Les quatre hommes soupçonnés d’avoir voulu renverser l’Etat auraient été torturés puis assassinés. Le gouvernement a ordonné une enquête.
Le gouvernement de Sao Tomé-et-Principe a ordonné, jeudi 1er décembre, une enquête sur « des actes cruels et inhumains » présumés commis par des militaires sur des hommes accusés par le premier ministre d’avoir tenté, le 25 novembre, de mener un « coup d’Etat », annonce STP-Press, l’agence de presse publique.
Le chef du gouvernement, Patrice Trovoada, avait affirmé, le 25 novembre, que quatre assaillants avaient été capturés après six heures d’échanges de tirs au quartier général de l’armée dans la capitale, Sao Tomé, ainsi que deux « commanditaires » arrêtés plus tard chez eux, dont l’ex-président de l’Assemblée nationale sortante et opposant, Delfim Nevès.
Le même jour, de nombreuses photos et vidéos, non authentifiées par l’AFP, circulaient abondamment sur les réseaux sociaux. Elles prétendaient montrer des actes de torture et des interrogatoires musclés de trois des assaillants et de l’un des « commanditaires » présumés, Arlécio Costa, opposant et ancien mercenaire, par des hommes en treillis militaires. Puis d’autres images prétendaient montrer les quatre mêmes hommes décédés.
Deux jours plus tard, le chef d’état-major, Olinto Paquete, annonçait que trois des quatre assaillants avaient été tués dans une « explosion », sans plus de détails, qu’Arlécio Costa avait péri « en sautant d’un véhicule », et que 12 militaires ayant « participé » à la tentative de putsch avaient été arrêtés.
M. Paquete a annoncé sa démission lors d’un point presse jeudi, a indiqué STP-Press. Il a mentionné notamment la diffusion d’images choquantes, et assuré ne pouvoir « accepter de telles atrocités et des actes de trahison qui portent atteinte à la patrie ». Le gouvernement a quant à lui demandé aux autorités judiciaires « d’enquêter sur des actes cruels, dégradants et inhumains perpétrés contre des individus à l’état-major des armées et dont les images ont choqué et indigné la société », écrit l’agence santoméenne, citant une note du gouvernement. Celle-ci précise que ces actes présumés ont été perpétrés « sur des individus impliqués dans la tentative de coup d’Etat et l’assaut contre l’état-major » du vendredi 25 novembre.
« Zones d’ombre »
M. Trovoada avait affirmé devant les caméras que l’armée avait déjoué une « tentative de coup d’Etat » et que quatre assaillants capturés avaient « dénoncé » MM. Nevès et Costa comme étant les « commanditaires ». Mais des Santoméens et des ONG locales multiplient, depuis, les posts sur les réseaux sociaux soulevant des « zones d’ombre » dans les faits et leur chronologie, et les commentaires acerbes ou horrifiés sur les photos et vidéos diffusées.

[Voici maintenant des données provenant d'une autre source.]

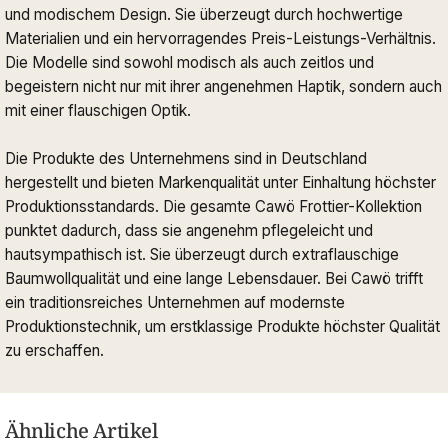
und modischem Design. Sie überzeugt durch hochwertige
Materialien und ein hervorragendes Preis-Leistungs-Verhältnis.
Die Modelle sind sowohl modisch als auch zeitlos und
begeistern nicht nur mit ihrer angenehmen Haptik, sondern auch
mit einer flauschigen Optik.
Die Produkte des Unternehmens sind in Deutschland
hergestellt und bieten Markenqualität unter Einhaltung höchster
Produktionsstandards. Die gesamte Cawö Frottier-Kollektion
punktet dadurch, dass sie angenehm pflegeleicht und
hautsympathisch ist. Sie überzeugt durch extraflauschige
Baumwollqualität und eine lange Lebensdauer. Bei Cawö trifft
ein traditionsreiches Unternehmen auf modernste
Produktionstechnik, um erstklassige Produkte höchster Qualität
zu erschaffen.
Ähnliche Artikel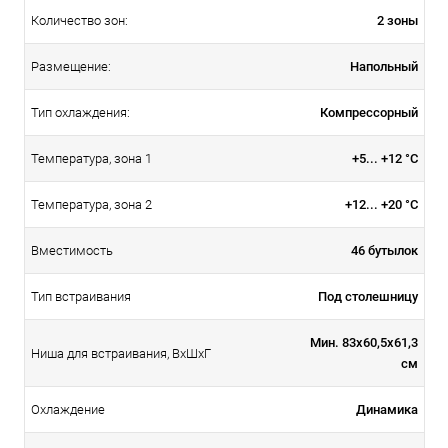
2 зоны
Количество зон:
Напольный
Размещение:
Компрессорный
Тип охлаждения:
+5... +12 °C
Температура, зона 1
+12... +20 °C
Температура, зона 2
46 бутылок
Вместимость
Под столешницу
Тип встраивания
Мин. 83х60,5х61,3
Ниша для встраивания, ВxШxГ
см
Динамика
Охлаждение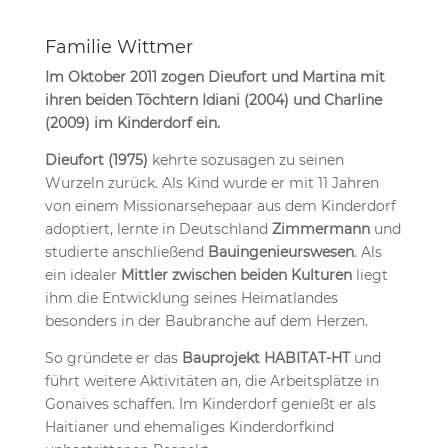
Familie Wittmer
Im Oktober 2011 zogen Dieufort und Martina mit
ihren beiden Töchtern Idiani (2004) und Charline
(2009) im Kinderdorf ein.
Dieufort (1975)
kehrte sozusagen zu seinen
Wurzeln zurück. Als Kind wurde er mit 11 Jahren
von einem Missionarsehepaar aus dem Kinderdorf
adoptiert, lernte in Deutschland
Zimmermann
und
studierte anschließend
Bauingenieurswesen
. Als
ein idealer
Mittler zwischen beiden Kulturen
liegt
ihm die Entwicklung seines Heimatlandes
besonders in der Baubranche auf dem Herzen.
So gründete er das
Bauprojekt HABITAT-HT
und
führt weitere Aktivitäten an, die Arbeitsplätze in
Gonaives schaffen. Im Kinderdorf genießt er als
Haitianer und ehemaliges Kinderdorfkind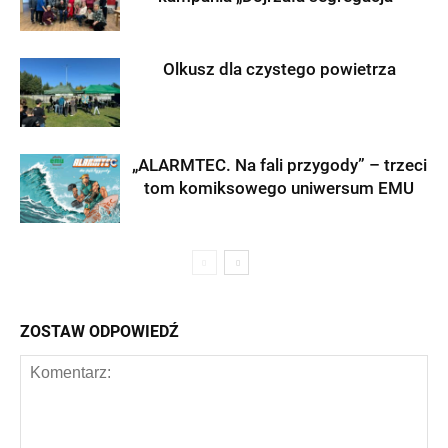
Olkusz dla czystego powietrza
„ALARMTEC. Na fali przygody” – trzeci
tom komiksowego uniwersum EMU
ZOSTAW ODPOWIEDŹ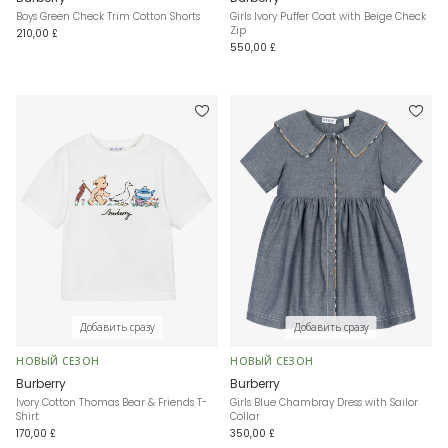
Boys Green Check Trim Cotton Shorts
Girls Ivory Puffer Coat with Beige Check
Zip
210,00 £
550,00 £
Добавить сразу
Добавить сразу
НОВЫЙ СЕЗОН
НОВЫЙ СЕЗОН
Burberry
Burberry
Ivory Cotton Thomas Bear & Friends T-
Girls Blue Chambray Dress with Sailor
Shirt
Collar
170,00 £
350,00 £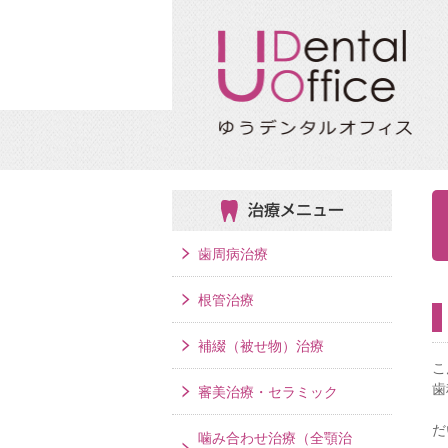
治療メニュー
歯周病治療
根管治療
補綴（被せ物）治療
こ
歯
審美治療・セラミック
だ
噛み合わせ治療（全顎治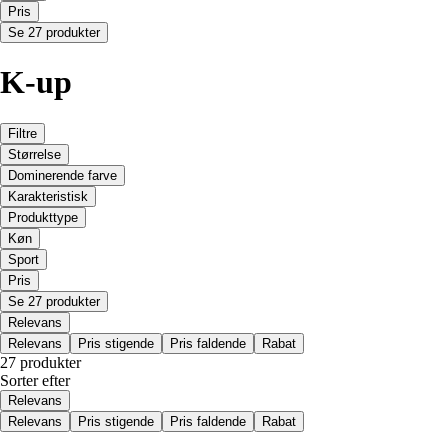
Pris
Se 27 produkter
K-up
Filtre
Størrelse
Dominerende farve
Karakteristisk
Produkttype
Køn
Sport
Pris
Se 27 produkter
Relevans
Relevans
Pris stigende
Pris faldende
Rabat
27 produkter
Sorter efter
Relevans
Relevans
Pris stigende
Pris faldende
Rabat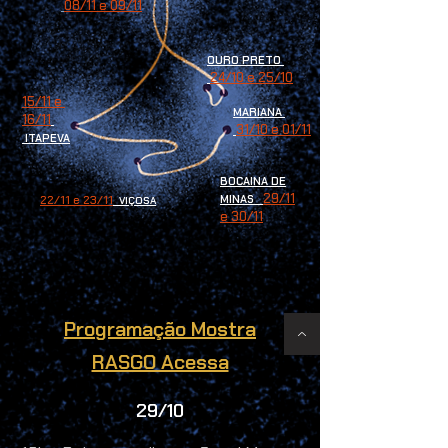
08/11 e 09/11
OURO PRETO
24/10 e 25/10
15/11 e
MARIANA
16/11
31/10 e 01/11
ITAPEVA
BOCAINA
DE
29/11
22/11 e 23/11
MINAS
VIÇOSA
e 30/11
Programação Mostra
RASGO Acessa
29/10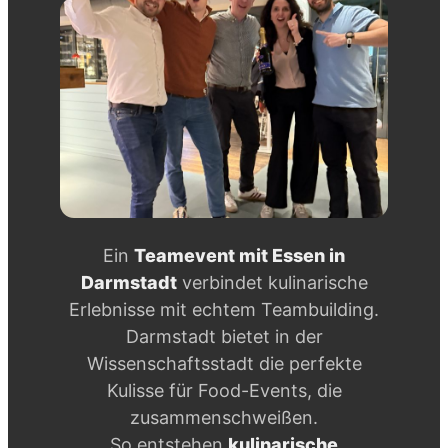
Ein
Teamevent mit Essen in
Darmstadt
verbindet kulinarische
Erlebnisse mit echtem Teambuilding.
Darmstadt bietet in der
Wissenschaftsstadt die perfekte
Kulisse für Food-Events, die
zusammenschweißen.
So entstehen
kulinarische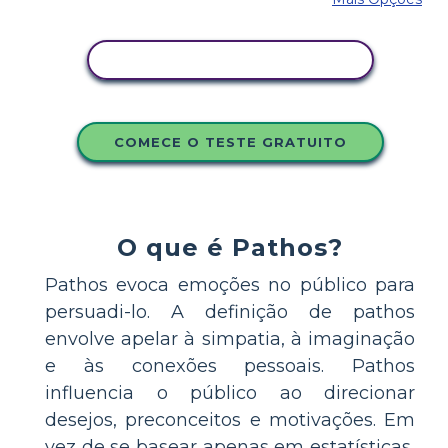
COPIE ESTE STORYBOARD
COMECE O TESTE GRATUITO
O que é Pathos?
Pathos evoca emoções no público para
persuadi-lo. A definição de pathos
envolve apelar à simpatia, à imaginação
e às conexões pessoais. Pathos
influencia o público ao direcionar
desejos, preconceitos e motivações. Em
vez de se basear apenas em estatísticas,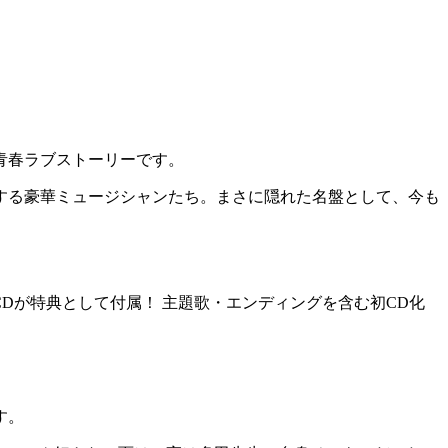
青春ラブストーリーです。
する豪華ミュージシャンたち。まさに隠れた名盤として、今も
CDが特典として付属！ 主題歌・エンディングを含む初CD化
す。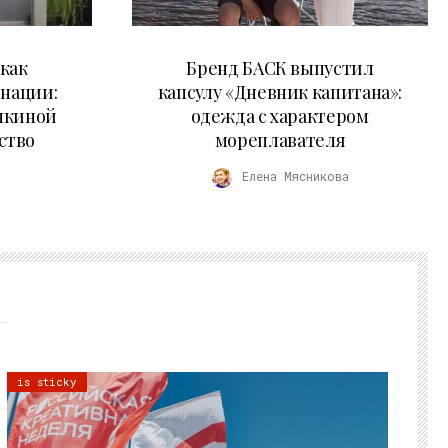
09.07.2026
как
Бренд БАСК выпустил
 нации:
капсулу «Дневник капитана»:
нкиной
одежда с характером
ство
мореплавателя
Елена Мясникова
is sticky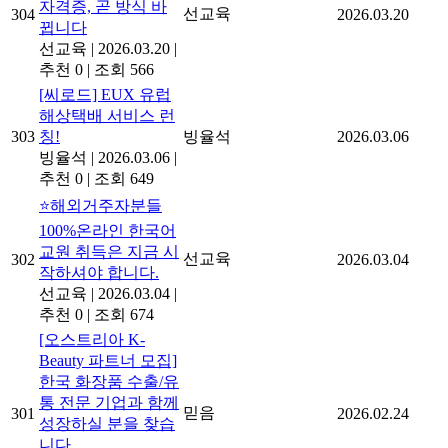
자격증, 곧 방식 바
선교육
304
2026.03.20
뀝니다
선교육
|
2026.03.20
|
추천 0
|
조회 566
[씨로드] EUX 유럽
해상택배 서비스 런
303
칭!
빙율석
2026.03.06
빙율석
|
2026.03.06
|
추천 0
|
조회 649
⭐해외거주자분들
100%온라인 한국어
교원 취득은 지금 시
선교육
302
2026.03.04
작하셔야 합니다.
선교육
|
2026.03.04
|
추천 0
|
조회 674
[오스트리아 K-
Beauty 파트너 모집]
한국 화장품 수출/유
통 전문 기업과 함께
믿음
301
2026.02.24
성장하실 분을 찾습
니다.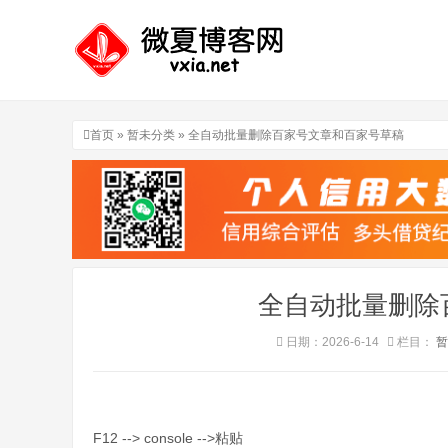
首页
»
暂未分类
» 全自动批量删除百家号文章和百家号草稿
全自动批量删除
日期：2026-6-14
栏目：
暂
F12 --> console -->粘贴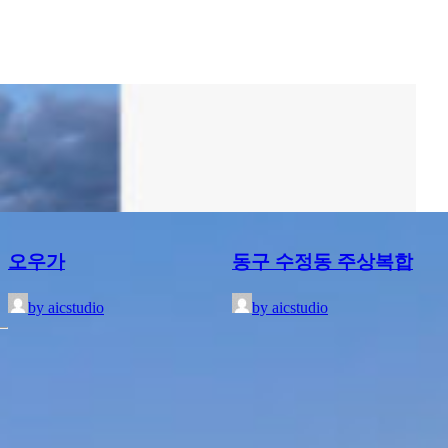
오우가
동구 수정동 주상복합
by aicstudio
by aicstudio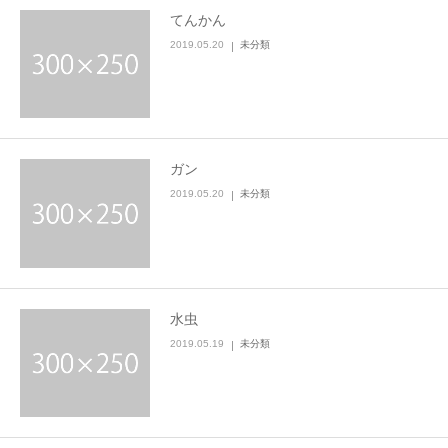
てんかん
2019.05.20
未分類
ガン
2019.05.20
未分類
水虫
2019.05.19
未分類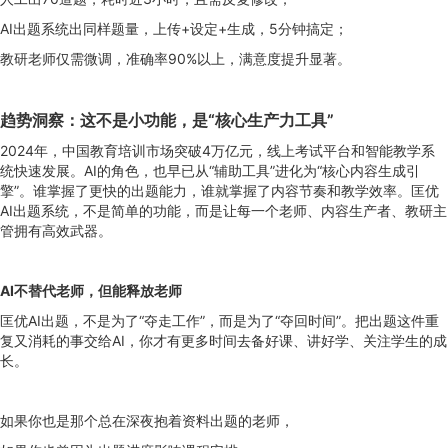
AI出题系统出同样题量，上传+设定+生成，5分钟搞定；
教研老师仅需微调，准确率90%以上，满意度提升显著。
趋势洞察：这不是小功能，是“核心生产力工具”
2024年，中国教育培训市场突破4万亿元，线上考试平台和智能教学系
统快速发展。AI的角色，也早已从“辅助工具”进化为“核心内容生成引
擎”。谁掌握了更快的出题能力，谁就掌握了内容节奏和教学效率。匡优
AI出题系统，不是简单的功能，而是让每一个老师、内容生产者、教研主
管拥有高效武器。
AI不替代老师，但能释放老师
匡优AI出题，不是为了“夺走工作”，而是为了“夺回时间”。把出题这件重
复又消耗的事交给AI，你才有更多时间去备好课、讲好学、关注学生的成
长。
如果你也是那个总在深夜抱着资料出题的老师，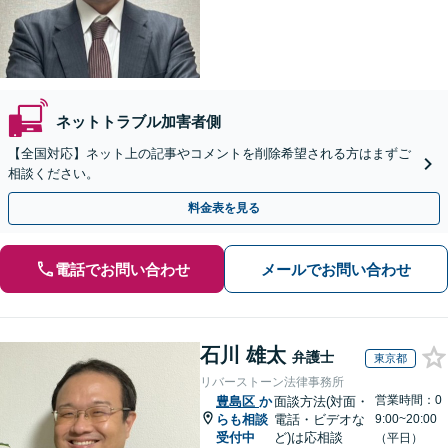
ネットトラブル加害者側
【全国対応】ネット上の記事やコメントを削除希望される方はまずご
相談ください。
料金表を見る
電話でお問い合わせ
メールでお問い合わせ
石川 雄太
弁護士
東京都
リバーストーン法律事務所
営業時間：0
豊島区
か
面談方法(対面・
らも相談
電話・ビデオな
9:00~20:00
受付中
ど)は応相談
（平日）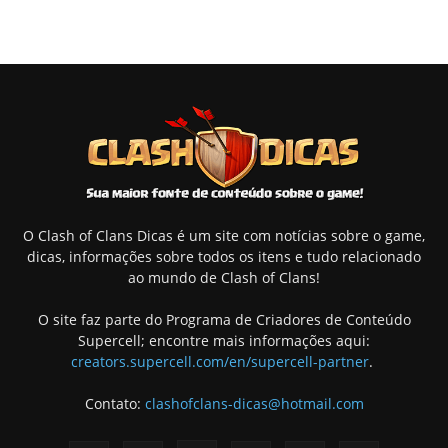
O Clash of Clans Dicas é um site com notícias sobre o game,
dicas, informações sobre todos os itens e tudo relacionado
ao mundo de Clash of Clans!
O site faz parte do Programa de Criadores de Conteúdo
Supercell; encontre mais informações aqui:
creators.supercell.com/en/supercell-partner
.
Contato:
clashofclans-dicas@hotmail.com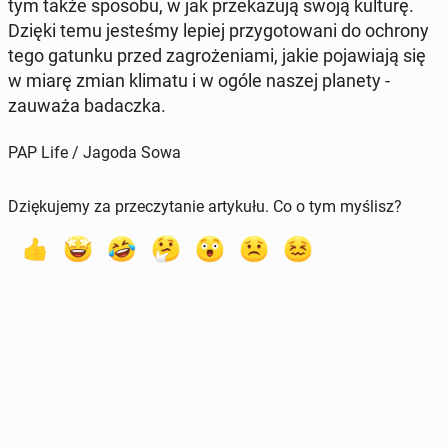
tym także sposobu, w jak prze­ka­zu­ją swoją kulturę.
Dzięki temu je­ste­śmy lepiej przy­go­to­wa­ni do ochrony
tego gatunku przed za­gro­że­nia­mi, jakie po­ja­wia­ją się
w miarę zmian klimatu i w ogóle naszej planety -
zauważa ba­dacz­ka.
PAP Life / Jagoda Sowa
Dziękujemy za przeczytanie artykułu. Co o tym myślisz?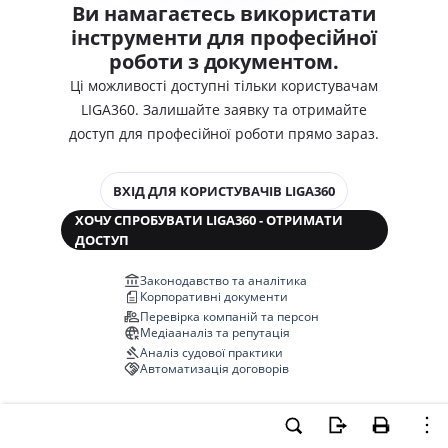
Ви намагаєтесь використати
інструменти для професійної
роботи з документом.
Ці можливості доступні тільки користувачам
LIGA360. Залишайте заявку та отримайте
доступ для професійної роботи прямо зараз.
ВХІД ДЛЯ КОРИСТУВАЧІВ LIGA360
ХОЧУ СПРОБУВАТИ LIGA360 - ОТРИМАТИ
ДОСТУП
Законодавство та аналітика
Корпоративні документи
Перевірка компаній та персон
Медіааналіз та репутація
Аналіз судової практики
Автоматизація договорів
НОВА LIGA360 ЗМІНЮЄ ВСЕ!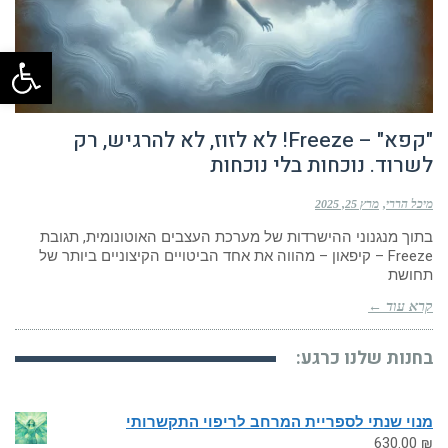
פתח
"קפא" – Freeze! לא לזוז, לא להרגיש, רק
לשרוד. נוכחות בלי נוכחות
מיכל הררי
מרץ 25, 2025
בתוך מנגנוני ההישרדות של מערכת העצבים האוטונומית, תגובת
Freeze – קיפאון – מהווה את אחד הביטויים הקיצוניים ביותר של
תחושת
קרא עוד ←
בחנות שלנו כרגע:
מנוי שנתי לספריית המרחב לריפוי התקשרותי
630.00
₪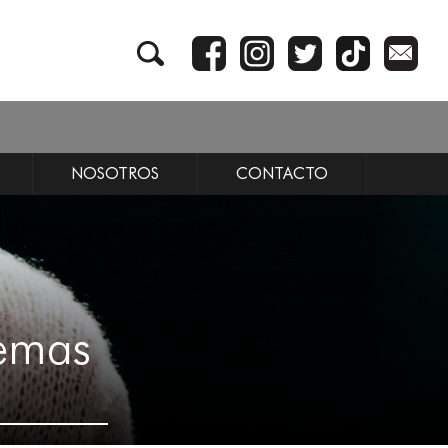
NOSOTROS
CONTACTO
uemas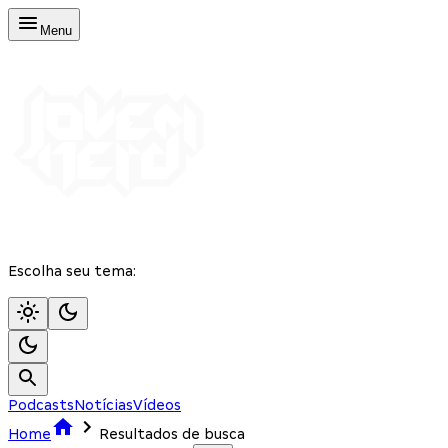
Menu
Escolha seu tema:
Podcasts
Notícias
Vídeos
Home
Resultados de busca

M. Nevès, remis en liberté sous contrôle judiciaire mardi, a dénoncé le lendemain devant la presse un « simulacre » destiné à « éliminer » physiquement des « personnalités politiques gênantes » dont il « fait partie ». Et accusé ses auteurs d’avoir tué ceux qui pouvaient les confondre, M. Costa et les trois assaillants.
Dans l’après-midi, le premier ministre a battu en brèche les accusations selon lesquelles la tentative de coup d’Etat serait une manœuvre du pouvoir : « Quel serait le but du gouvernement d’organiser un coup d’Etat contre lui-même alors que nous avons pris nos fonctions il y a quinze jours ? », a interrogé M Trovoada.
Sao Tomé-et-Principe, petit archipel très pauvre du golfe de Guinée, indépendant du Portugal depuis 1975, est considéré comme un modèle de démocratie parlementaire en Afrique, où les alternances au pouvoir se font sans heurts depuis la fin du régime du parti unique en 1991. Et malgré deux tentatives de coups d’Etat, en 2003 et 2009, dans lesquelles, déjà, Arlécio Costa avait été impliqué, arrêté et condamné, puis gracié.